Feignant d'ignorer le véritable responsable du fiasco médiatique subi par le "manifeste des 343 salauds", Frédéric Beigbeder s'en est pris encore une fois aux internautes qui peuplent un Web "qui semble avoir été créé pour les aigris".

Il avait déjà honni cet Internet "empire de la méchanceté",  promis sa "main dans la gueule" aux internautes qui oseraient pirater ses livres, voilà désormais que Frédéric Beigbeder rend Internet et ses internautes responsable des effets de sa propre maladresse dans la défense d'un droit des hommes à profiter sexuellement d'un accès payant au corps des femmes sans en risquer de conséquences pénales.

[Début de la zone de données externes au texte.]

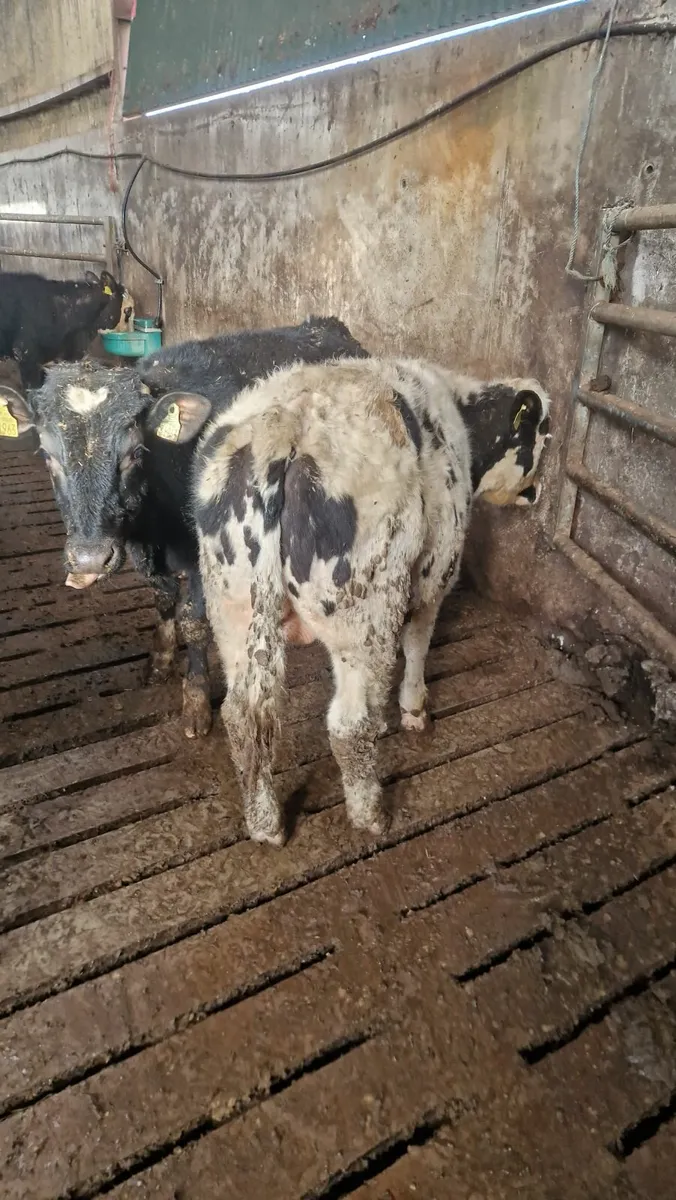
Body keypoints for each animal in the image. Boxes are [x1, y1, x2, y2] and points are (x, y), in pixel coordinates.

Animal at [0, 317, 368, 736]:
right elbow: (162, 600)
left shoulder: (200, 553)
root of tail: (327, 326)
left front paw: (195, 701)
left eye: (134, 453)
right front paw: (158, 661)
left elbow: (193, 621)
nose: (90, 558)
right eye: (47, 456)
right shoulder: (144, 550)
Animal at [167, 357, 551, 846]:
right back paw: (371, 816)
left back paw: (265, 824)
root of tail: (283, 426)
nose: (537, 491)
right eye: (542, 431)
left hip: (233, 609)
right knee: (348, 725)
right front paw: (412, 710)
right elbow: (417, 645)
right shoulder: (435, 574)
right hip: (362, 617)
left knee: (242, 716)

L'auteur à succès, qui a signé un "manifeste des 343 salauds" qui n'était en réalité co-signé que par 28 signataires, fait peser sur les internautes la seule et entière responsabilité du fiasco médiatique qui a accompagné la publication de cet appel à la non-pénalisation des clients de prostituées — appel dont il a lui-même suggéré le titre en référence au "manifeste des 343 salopes" qui demandaient en 1971 le droit à l'avortement. 

Ainsi, dans Le Monde, Beigbeder, qui développe par ailleurs de vrais arguments de fond pour défendre sa signature, prend la défense de lui-même en attaquant les autres. "J'avais sous-estimé la violence d'Internet", écrit-il. "J'assume sans problème de susciter la vindicte des haters, d'un Web qui semble avoir été créé pour permettre à tous les aigris du monde de se donner la main. Mais enfin : imaginez un plaisantin cloué au pilori et couvert de crachats avec un bonnet d'âne sur la tête ; le garnement finit par être tenté de se justifier".

Attaquer un Internet auquel on ne peut faire la bise dans les soirées mondaines, c'est facile. Mais jamais Frédéric Beigbeder n'attaque la vraie responsable du fiasco, Elisabeth Lévy, la directrice du magazine Causeur qui a organisé et médiatisé l'appel de la façon la plus provocatrice et vulgaire qui soit. Tout juste raconte-t-il, sans véritablement le dénoncer, que c'est "le magazine Causeur (qui) a décidé d'en faire sa couverture, avec un titre dont je ne suis pas l'auteur : « Touche pas à ma pute »".

Si au delà de sa vulgarité, la couverture avait reflété le vrai discours du manifeste (qui vise les clients et non les prostituées elles-mêmes), sans doute l'accueil n'aurait pas été le même. Mais la soif du sensationnel, dont le Web n'a été qu'une chambre d'écho, n'est pas responsable.

En homme qui dispose d'un DESS en marketing et qui a fait toute primo-carrière dans la publicité et la presse, Beigbeder sait mieux que quiconque la puissance d'un titre et l'orientation qu'il donne au traitement qui sera réservé au contenu.